:: EXERCISE INSTRUCTIONS ::
Only these lines should appear, exactly: the one containing "middle pip: (868, 997)" and every line after it through the end of the material below.

:: RECORDS SUPPLIED ::

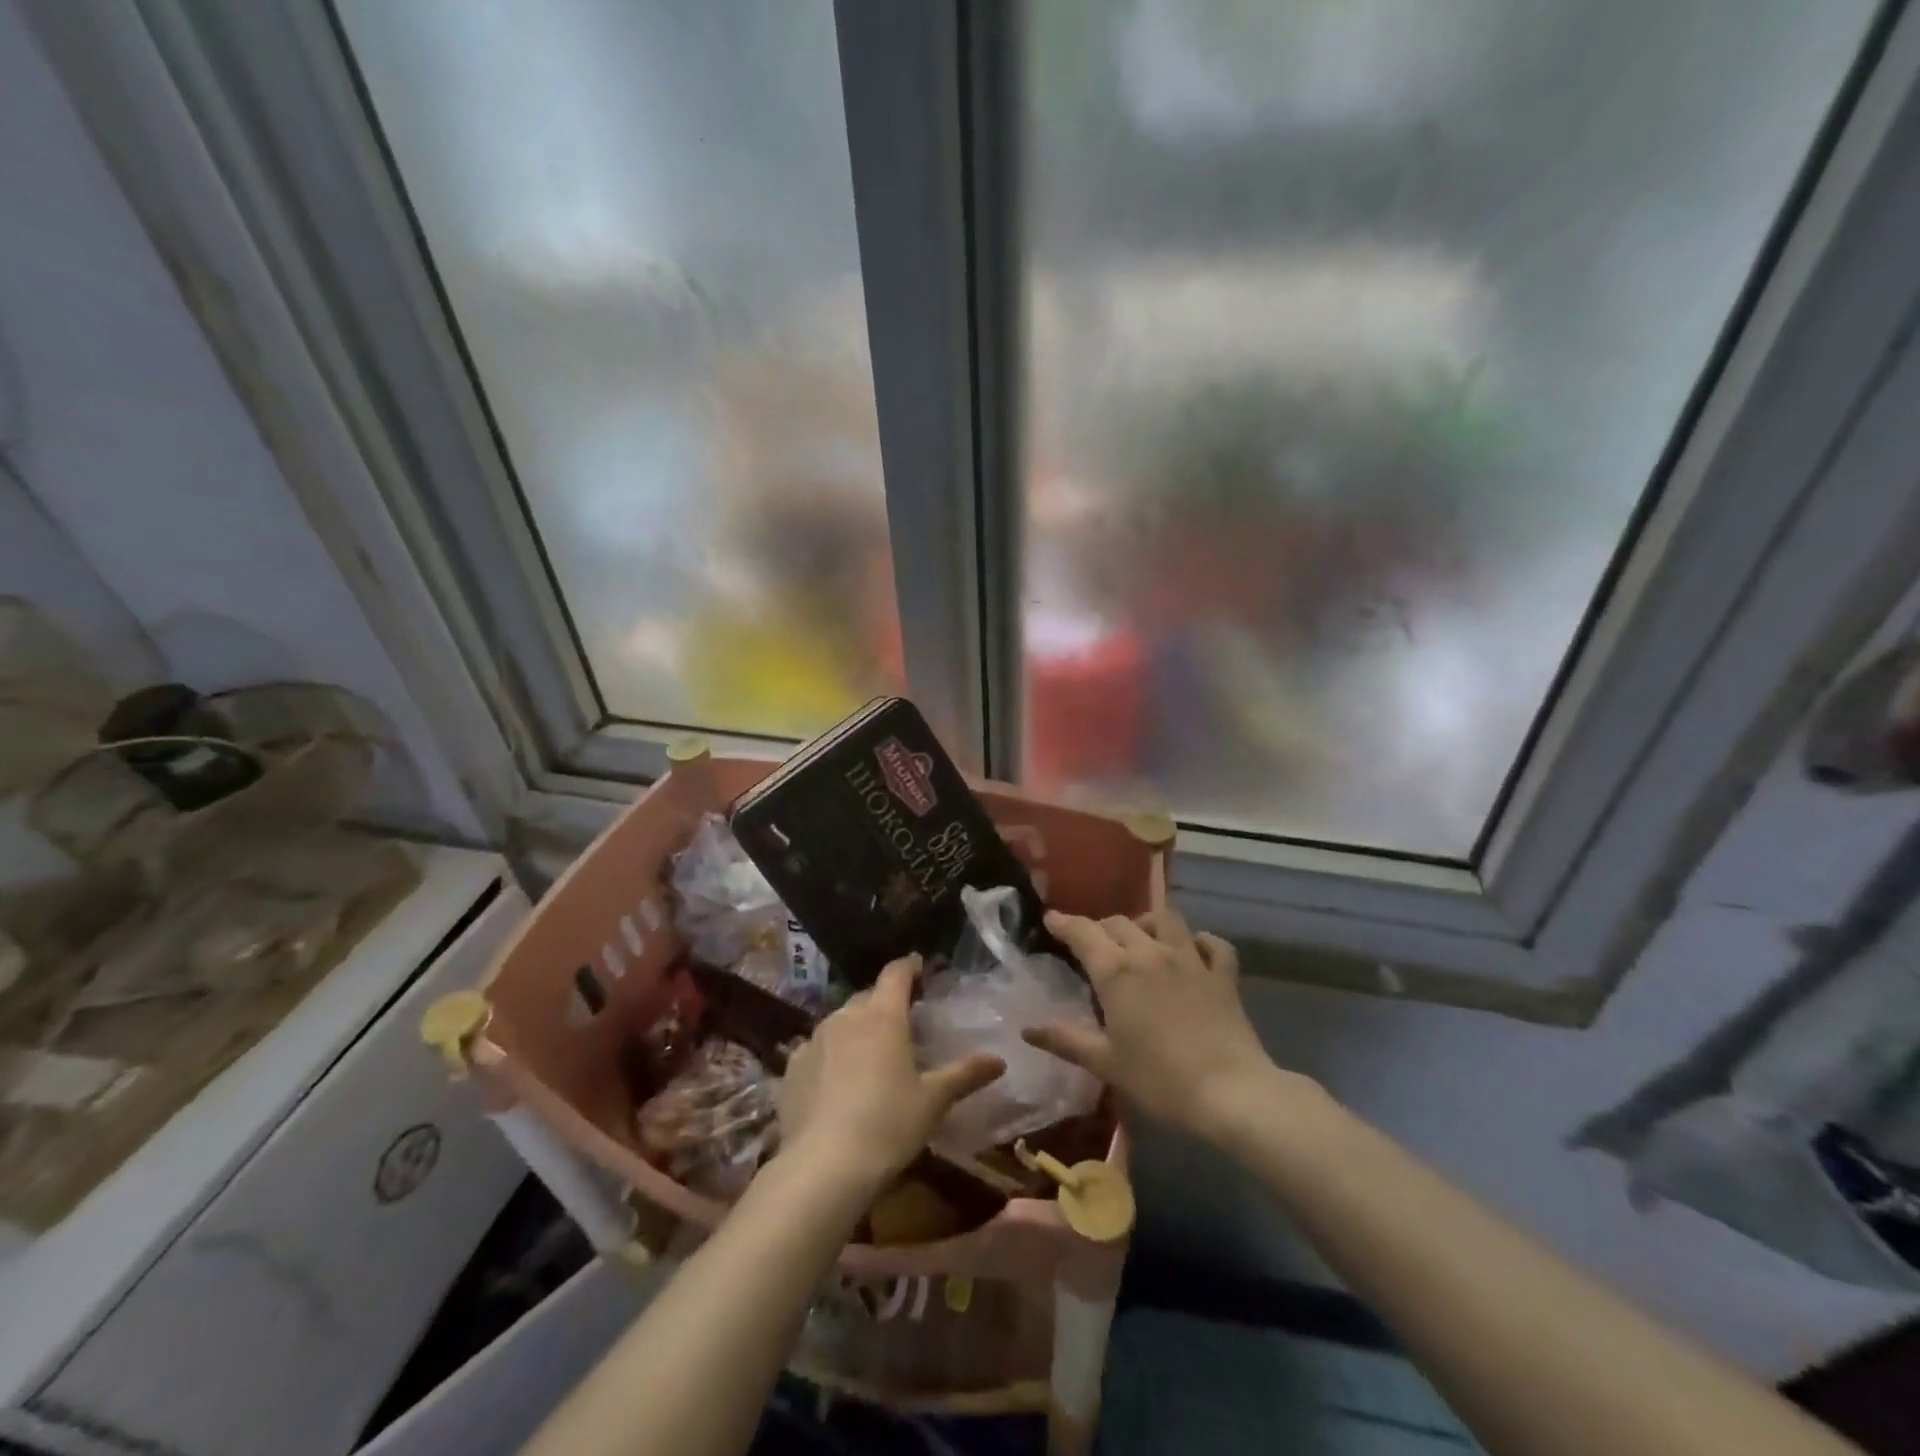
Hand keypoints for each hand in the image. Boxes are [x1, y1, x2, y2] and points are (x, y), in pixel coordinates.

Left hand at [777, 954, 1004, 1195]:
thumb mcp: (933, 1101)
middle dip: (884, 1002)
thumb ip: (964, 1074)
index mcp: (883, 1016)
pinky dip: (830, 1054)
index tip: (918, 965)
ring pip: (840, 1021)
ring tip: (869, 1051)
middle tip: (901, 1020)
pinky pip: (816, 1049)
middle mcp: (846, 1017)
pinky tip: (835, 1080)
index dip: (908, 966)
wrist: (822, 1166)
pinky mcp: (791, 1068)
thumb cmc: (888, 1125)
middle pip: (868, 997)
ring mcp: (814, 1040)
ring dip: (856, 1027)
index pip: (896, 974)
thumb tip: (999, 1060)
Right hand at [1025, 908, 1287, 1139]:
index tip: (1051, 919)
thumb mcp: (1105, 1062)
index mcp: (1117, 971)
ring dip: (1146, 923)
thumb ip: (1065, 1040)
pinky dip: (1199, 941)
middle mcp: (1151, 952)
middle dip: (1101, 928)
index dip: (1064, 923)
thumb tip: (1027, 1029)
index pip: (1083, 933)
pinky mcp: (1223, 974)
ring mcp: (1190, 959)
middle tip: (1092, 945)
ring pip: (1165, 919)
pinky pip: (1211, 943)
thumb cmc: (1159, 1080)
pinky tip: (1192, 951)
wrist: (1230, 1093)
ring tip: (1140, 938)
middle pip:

:: SOLVED PROBLEM ::
middle pip: (868, 997)
ring mcp: (814, 1040)
ring dip: (856, 1027)
index pip: (896, 974)
thumb tip: (999, 1060)
Right hand at [1025, 908, 1287, 1139]:
index tip: (1051, 919)
thumb mcp: (1105, 1062)
index mcp: (1117, 971)
ring dip: (1146, 923)
thumb ip: (1065, 1040)
pinky dip: (1199, 941)
middle mcp: (1151, 952)
middle dip: (1101, 928)
index dip: (1064, 923)
thumb tip: (1027, 1029)
index pip: (1083, 933)
pinky mcp: (1223, 974)
ring mcp: (1190, 959)
middle tip: (1092, 945)
ring pip: (1165, 919)
pinky pip: (1211, 943)
thumb cmc: (1159, 1080)
pinky tip: (1192, 951)
wrist: (1230, 1093)
ring tip: (1140, 938)
middle pip:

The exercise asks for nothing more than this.